Preparation Of Dispersion
 320 g of water, 1.4 g of Hostapur® SAS 93, 6 g of Rhodapex® AB/20, 0.2 g of sodium bicarbonate and 0.2 g of sodium metabisulphite are loaded into a 3-litre reactor equipped with anchor or gate stirrer, condenser, thermocouple and outer jacket connected to a thermostatic bath. A mixture of monomers containing 320 g of methyl methacrylate, 848 g of butylacrylate, 19 g of acrylic acid, 27 g of vinyl triethoxysilane and 19 g of methacrylamide is added to 330 g of water containing 11 g of Hostapur® SAS 93, 50 g of Polirol® 055 and 36 g of Rhodapex® AB/20, under stirring, to form a pre-emulsion.

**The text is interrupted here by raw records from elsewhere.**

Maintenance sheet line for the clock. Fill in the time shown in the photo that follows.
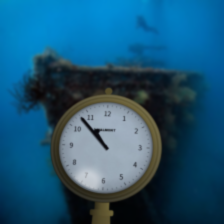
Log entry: 10:53
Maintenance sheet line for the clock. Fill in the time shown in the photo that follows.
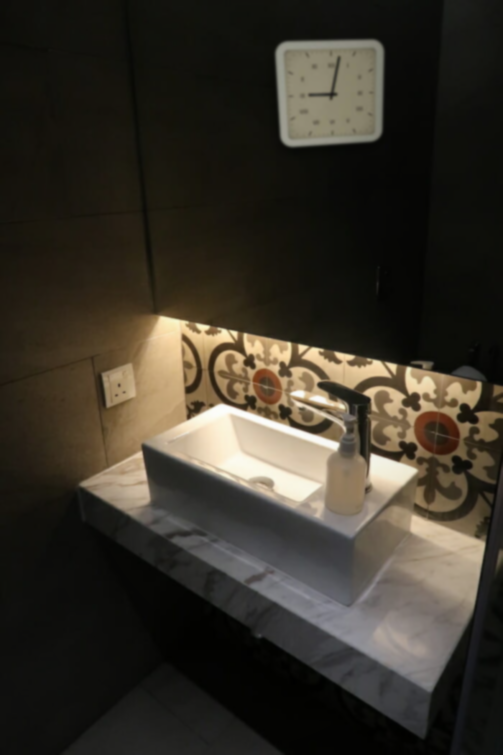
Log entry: 9:02
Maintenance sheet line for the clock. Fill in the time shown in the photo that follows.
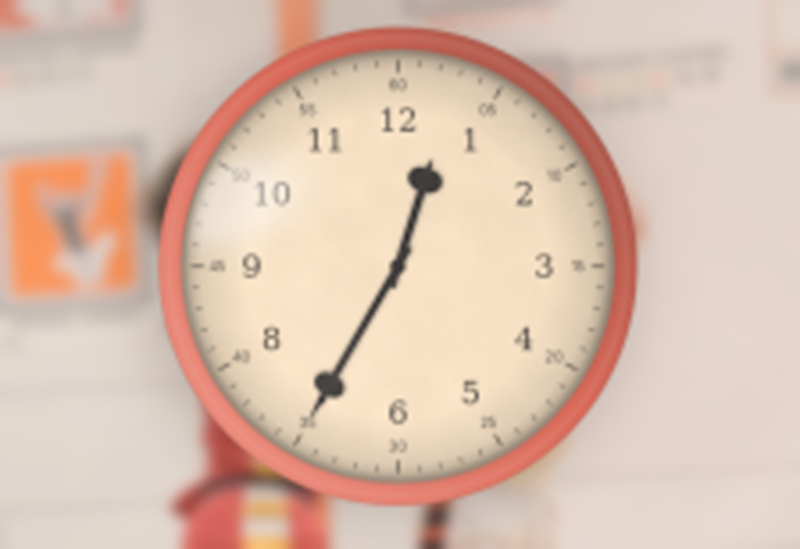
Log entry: 12:35
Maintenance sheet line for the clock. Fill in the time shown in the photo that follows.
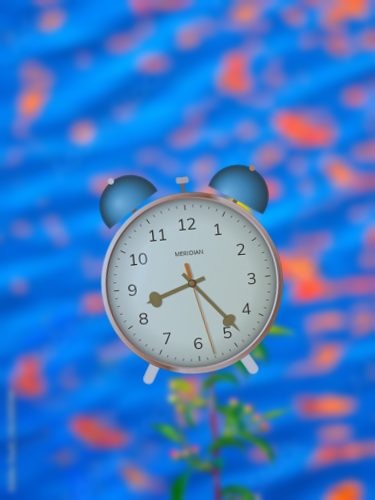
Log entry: 8:23:28
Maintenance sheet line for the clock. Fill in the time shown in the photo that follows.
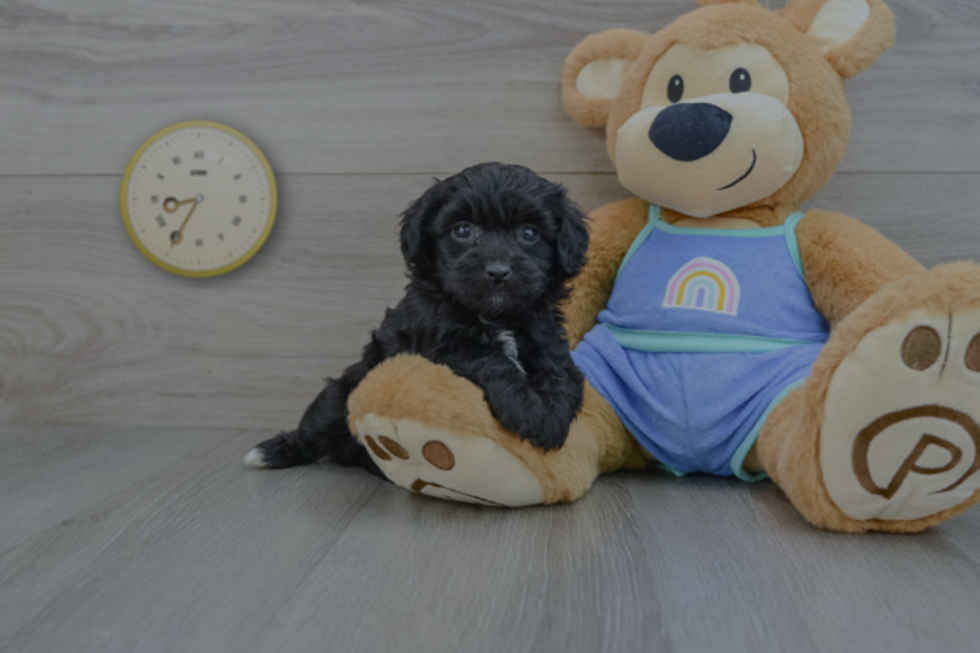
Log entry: 8:35
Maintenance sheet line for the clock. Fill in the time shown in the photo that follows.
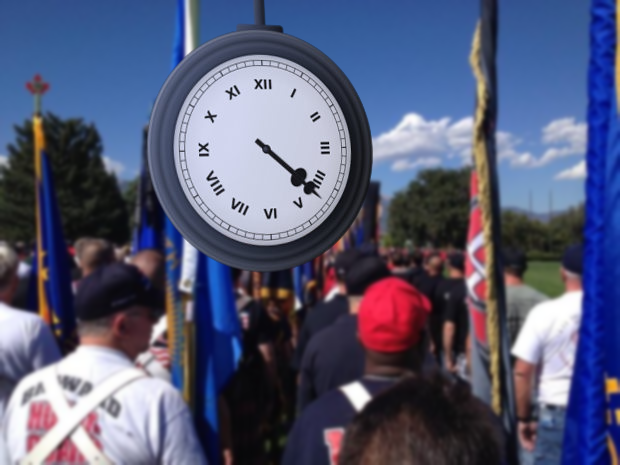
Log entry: 4:22
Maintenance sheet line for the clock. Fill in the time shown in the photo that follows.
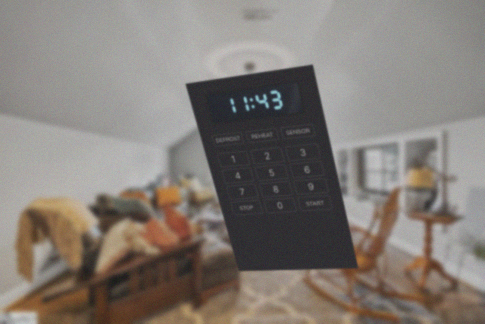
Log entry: 11:43
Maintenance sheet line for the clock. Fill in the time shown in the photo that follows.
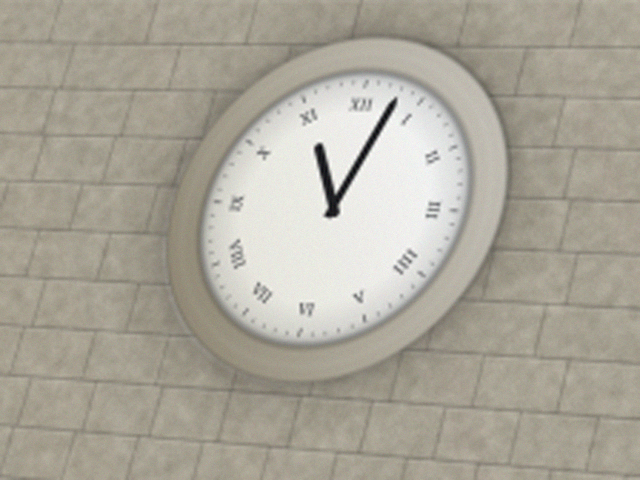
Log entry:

 The reactor charge is heated to 50° C.; 160 g of pre-emulsion is then added and the reaction is initiated with 0.5 g of sodium persulphate dissolved in 10 g of water. The remainder of the pre-emulsion is then fed into the reactor over 3 hours together with a solution of 0.5 g of sodium persulphate in 60 g of water and a solution of 0.2 g of sodium metabisulphite in 72 g of water. The temperature is maintained at 70-80° C. throughout the reaction. When feeding is complete, additional amounts of initiators are added to complete the conversion of the monomers, maintaining the product at maximum temperature for 60 minutes; it is then cooled to ambient temperature and alkalinised with 15 g of 10% ammonia.
 The dispersion has a solid content of 50%, Brookfield RVT viscosity <300 MPA*s (23° C., 20 rpm, spindle 1), coagula at 44 microns <0.03%, pH=7.0-8.0.
 1) The garment is placed on an inflatable or jointed dummy, or placed in a washing machine or on other types of machinery to ensure optimum distribution of the resin.
 2) 200 g of the dispersion described in example 1 is formulated by adding a mixture of 1.5 g of Soprophor® TS 16 and 1.5 g of Soprophor® S 25 (Rhodia).
 3) The garment is impregnated with 203 g of the dispersion formulated as described in paragraph 2), previously diluted in 1 litre of water and with the addition of 50 g of FST 19 or Linex TS and 10 g of Catal LT.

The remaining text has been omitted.